■ **What you need to do**
Write out, as a numbered list with no blank lines, everything in the rows below from the line containing "Document page, 1241x1754 pixels." down to the line containing "List each element's", both of those lines included.

■ **Data to use**
** BEGIN **

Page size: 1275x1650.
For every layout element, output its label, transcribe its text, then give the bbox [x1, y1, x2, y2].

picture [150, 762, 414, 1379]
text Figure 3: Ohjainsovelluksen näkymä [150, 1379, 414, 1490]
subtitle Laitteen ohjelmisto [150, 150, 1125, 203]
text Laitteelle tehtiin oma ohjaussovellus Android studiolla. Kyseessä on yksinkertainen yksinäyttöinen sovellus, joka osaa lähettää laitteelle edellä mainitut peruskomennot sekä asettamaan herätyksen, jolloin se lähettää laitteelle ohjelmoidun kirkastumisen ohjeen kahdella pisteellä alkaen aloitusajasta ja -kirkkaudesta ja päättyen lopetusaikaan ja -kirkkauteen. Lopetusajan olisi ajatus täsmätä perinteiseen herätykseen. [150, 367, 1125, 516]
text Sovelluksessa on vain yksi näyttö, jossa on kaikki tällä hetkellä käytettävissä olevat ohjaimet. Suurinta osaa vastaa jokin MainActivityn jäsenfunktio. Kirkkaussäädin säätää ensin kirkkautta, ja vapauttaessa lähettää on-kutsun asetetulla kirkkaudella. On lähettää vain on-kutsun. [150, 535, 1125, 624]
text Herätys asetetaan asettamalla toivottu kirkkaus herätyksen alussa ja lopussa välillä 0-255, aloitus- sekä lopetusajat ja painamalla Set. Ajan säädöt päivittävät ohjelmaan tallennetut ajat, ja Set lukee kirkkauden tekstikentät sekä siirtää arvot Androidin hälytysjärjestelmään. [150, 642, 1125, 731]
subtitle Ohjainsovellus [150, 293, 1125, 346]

** END **
** BEGIN **

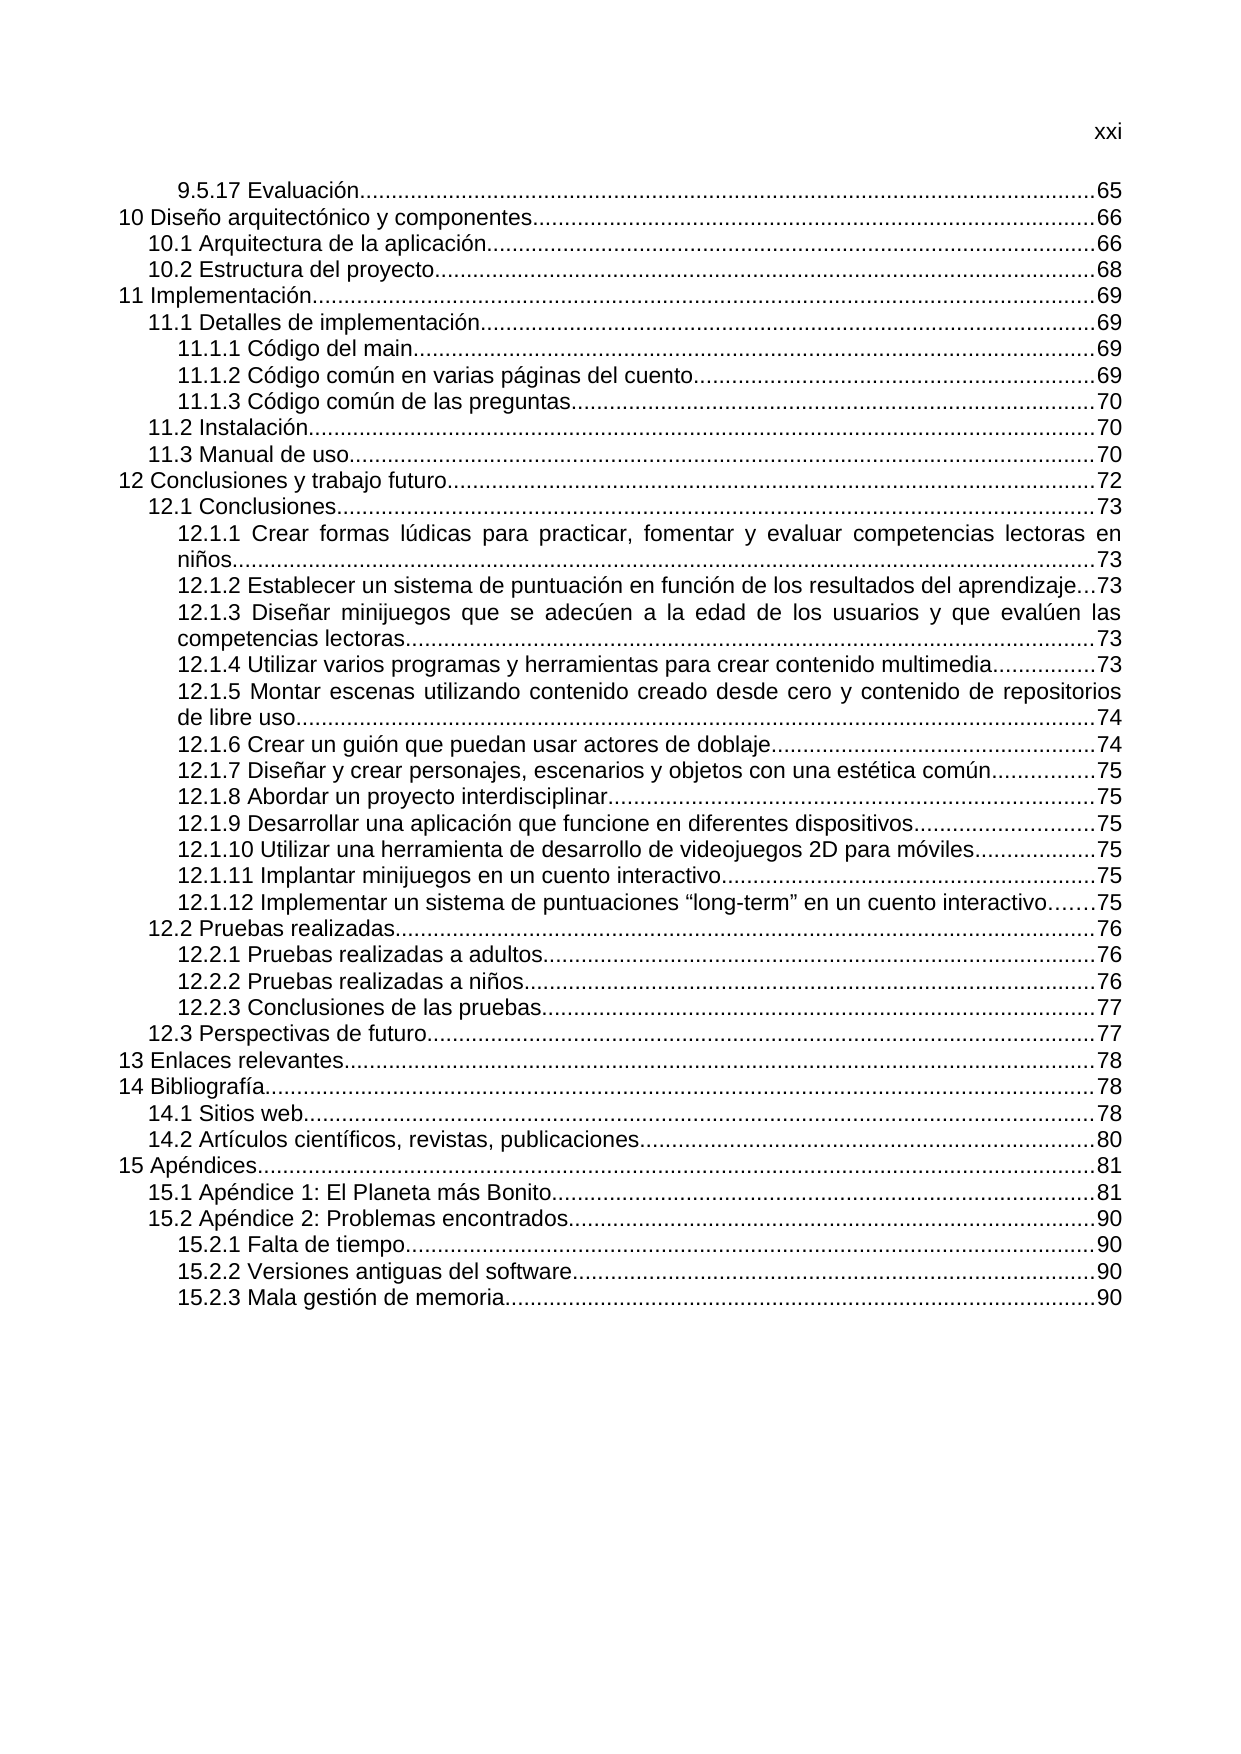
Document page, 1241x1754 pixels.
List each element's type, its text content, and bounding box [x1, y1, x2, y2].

** END **

■ **Right answer**
1. Document page, 1241x1754 pixels.
2. List each element's type, its text content, and bounding box [x1, y1, x2, y2].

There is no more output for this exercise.